From March 15, 2019 through May, 28, 2019, there were 437 complaints lodged against helicopters; and during the same time period in 2020, there were 702 — a 60-percent increase that can partly be attributed to people staying home and being more aware of the noise, the EDC testified.

But on the day New Yorkers took to the streets in droves in support of the Black Lives Matter movement things drastically shifted, according to city data, with complaints against helicopters jumping 214 percent compared to the same May 29–Sept. 8 period a year earlier (2,343 complaints vs. 744). It’s likely that much of the increase in complaints for helicopters, at least during the pandemic, were from the NYPD patrolling protestors from above.

And narrowing in on those dates even further, between May, 29, 2019 and June 1, 2019, there were just 10 complaints; but during the same time period in 2020, there were 119 — a whopping 1090-percent spike, according to city data.
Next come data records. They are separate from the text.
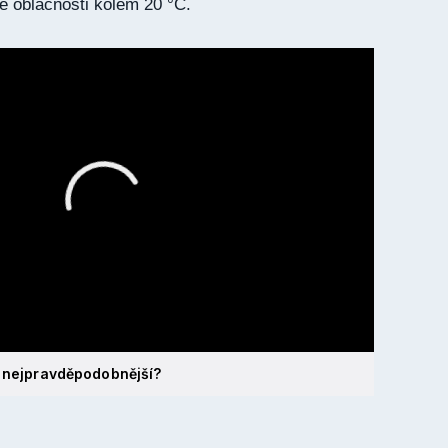
é oblačnosti kolem 20 °C.
y nejpravděpodobnější?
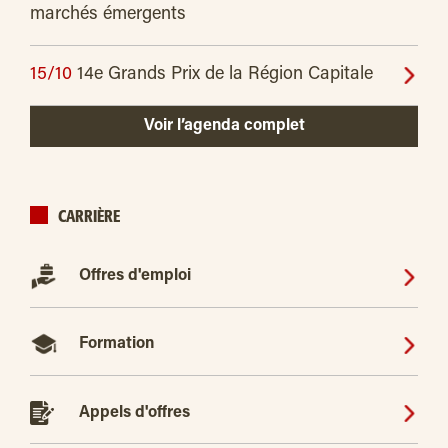
marchés émergents
15/10
14e Grands Prix de la Région Capitale
Voir l’agenda complet
CARRIÈRE
Offres d'emploi
Formation
Appels d'offres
Of the 119 complaints, 83 of them made through 311 listed “other” as the descriptor, 27 as NYPD, and nine as “news gathering.” But it’s unclear what “other” referred to as private charter and tourism flights were down 90 percent at this time, and sightseeing trips taking off from the Lower Manhattan heliport were entirely banned from mid-March through July, according to The City.
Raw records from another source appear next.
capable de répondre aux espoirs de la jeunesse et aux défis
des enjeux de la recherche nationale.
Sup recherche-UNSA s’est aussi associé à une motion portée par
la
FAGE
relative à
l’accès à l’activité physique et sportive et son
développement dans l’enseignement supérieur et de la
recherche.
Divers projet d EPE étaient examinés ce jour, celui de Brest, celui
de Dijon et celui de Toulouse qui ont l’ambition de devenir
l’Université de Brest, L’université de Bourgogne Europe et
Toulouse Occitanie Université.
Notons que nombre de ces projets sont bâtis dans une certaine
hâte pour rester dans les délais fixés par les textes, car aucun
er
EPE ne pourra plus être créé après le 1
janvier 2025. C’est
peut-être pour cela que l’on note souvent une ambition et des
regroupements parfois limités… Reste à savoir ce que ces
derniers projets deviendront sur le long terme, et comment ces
At the height of the protests, reporters and activists routinely took to Twitter to question the need for cops to do circles around peaceful protesters — often flying much lower than private choppers.

And it still hasn’t stopped.

DCAS honchos said the NYPD manages its own fleet of seven choppers, and utilizes a field at Floyd Bennett Field for take off and landing, not the city’s ports.

“There’s seven helicopters in the police department, and of course, that’s a police emergency operation that is managed by the police department, DCAS is not involved in the day-to-day security and policing services related to that,” said Keith Kerman, Deputy Commissioner for DCAS, during the hearing. “Health and DEP go through DCAS contracts. The police department does the procurement directly.”

In addition to scrapping the council’s bill and instead coming up with harsher restrictions on private helicopters, opponents are also urging the city to strictly regulate the NYPD’s costly use of its helicopter fleet, which is a huge part of the problem.

“Sharply curtail NYPD helicopter deployments for other than exigent, life-saving situations,” Komanoff wrote in his testimony.

For their part, EDC honchos testified against the bill, but for different reasons, saying it’s impractical because it would “effectively ban (helicopters) from using the city’s public use heliports” since the Federal Aviation Administration, which controls aviation efforts, have no plan to phase out the noisier helicopters, Stage 1 and 2, that currently in use now in favor of Stage 3.

Update: This article has been updated to clarify that the city owns two heliports, at E34th Street and Downtown Manhattan. The W. 30th heliport is overseen by the Hudson River Park Trust.